ZERO HORA 12 de dezembro de 2012 | N° 17281. ARTIGOS
DEBATE: Independência dos poderes
Paulo Torelly*
O princípio fundamental de qualquer juízo consiste em determinar qual das partes tem razão e qual se equivocou em um conflito com base no direito posto pelo legislador democrático. A jurisdição é o reflexo de um processo muito mais teórico do que um ato de vontade. Julgar não pode ser o mero resultado de desejos ou decisões emitidas por grupos de poder. Nem mesmo o “clamor popular” pode suprimir o direito de qualquer segmento social. A jurisdição pressupõe uma decisão segundo critérios reconhecíveis previamente e que deve ser obtida sobre uma base fundamentalmente teórica. No mais, “tudo é política”.
É saudável o exercício de mutações constitucionais em face da evolução dos valores e crenças comuns à maioria, mas a ruptura do equilíbrio entre os poderes da República, “independentes e harmônicos entre si” (Constituição, art. 2º), não pode ser decorrência de um fator contingente. O constitucionalismo comporta a diversidade democrática e o sentido aberto e plurilinear da história contemporânea, mas nem mesmo o “altar da moralidade” pode arredar a soberania popular enquanto primeiro fator de legitimação do poder (Constituição, art. 1º).

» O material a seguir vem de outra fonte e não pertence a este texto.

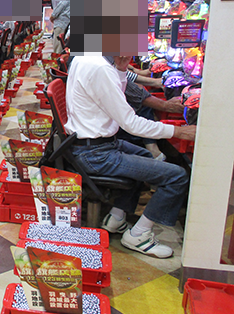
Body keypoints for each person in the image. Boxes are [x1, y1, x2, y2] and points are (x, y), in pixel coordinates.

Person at [65, 55, 196, 259]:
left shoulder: (87, 57)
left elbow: (119, 97)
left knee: (144, 154)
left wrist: (121, 68)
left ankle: (116, 218)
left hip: (92, 144)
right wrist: (178, 132)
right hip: (96, 154)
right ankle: (138, 235)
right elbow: (131, 123)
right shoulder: (101, 68)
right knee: (177, 176)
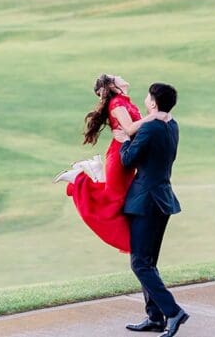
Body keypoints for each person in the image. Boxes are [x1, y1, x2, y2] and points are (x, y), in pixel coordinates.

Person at [54, 74, 170, 253]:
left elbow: (135, 129)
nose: (121, 76)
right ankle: (79, 180)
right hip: (119, 156)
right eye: (116, 76)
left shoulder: (125, 101)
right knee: (114, 201)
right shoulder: (117, 103)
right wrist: (156, 116)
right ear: (112, 86)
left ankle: (94, 172)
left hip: (127, 155)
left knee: (120, 199)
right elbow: (130, 128)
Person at [112, 82, 188, 336]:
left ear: (153, 103)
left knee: (140, 265)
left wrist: (124, 140)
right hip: (163, 199)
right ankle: (155, 318)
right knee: (149, 262)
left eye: (148, 96)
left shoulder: (150, 128)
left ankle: (173, 312)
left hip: (146, 202)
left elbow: (127, 160)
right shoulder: (172, 125)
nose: (145, 99)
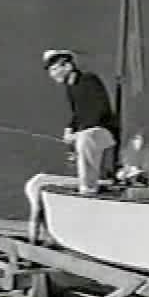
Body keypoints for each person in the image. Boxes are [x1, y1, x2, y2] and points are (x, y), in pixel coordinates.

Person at [43, 49, 119, 194]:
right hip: (87, 132)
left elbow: (100, 110)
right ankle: (90, 178)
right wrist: (70, 128)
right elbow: (78, 113)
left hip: (105, 132)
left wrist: (78, 133)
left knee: (85, 139)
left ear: (68, 66)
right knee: (83, 139)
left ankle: (88, 189)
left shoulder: (89, 80)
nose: (52, 75)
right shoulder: (70, 88)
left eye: (54, 69)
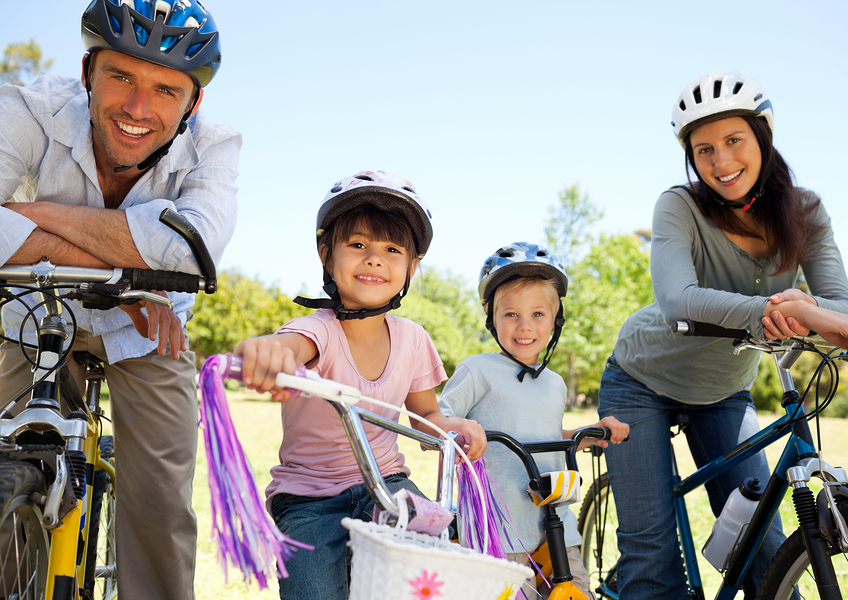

A positiva experiência brasileira de reinterpretação do princípio da presunção de inocência com a edição da Lei da Ficha Limpa – mesmo sendo de aplicação questionável em algumas situações – constitui um avanço que envolveu os três poderes da República em sintonia com a prudência e a sabedoria de toda a sociedade.
É lugar-comum que os regimes de força ignoram as regras constitucionais e ampliam os próprios poderes para restringir ou eliminar direitos. Os tribunais constituem a última esperança da sociedade, pois o ato de julgar não é uma tarefa discriminatória automática própria da regra da maioria e muito menos um ato de força. A invenção da Constituição escrita é, portanto, um marco no aparato jurídico-político da modernidade. O exercício de funções públicas se dá dentro das competências constitucionais e não deve ser meio de luta política, pois não há coerção nas relações institucionais. A reserva de competência prevista no § 2º do art. 55 da Constituição é inequívoca: “A perda do mandato será decidida pela Câmara dos Deputados ou pelo Senado Federal”.
A hegemonia de um único poder da República sobre o espaço público, tal como do poder econômico, deve sempre ser refreada. Não há democracia sem transparência e combate à corrupção em todas as dimensões e em suas duas vontades (poder econômico e burocracia), mas, no Estado de direito, devem ser observados o equilíbrio e a independência dos poderes. Os interesses políticos e econômicos não existem fora dos marcos constitucionais.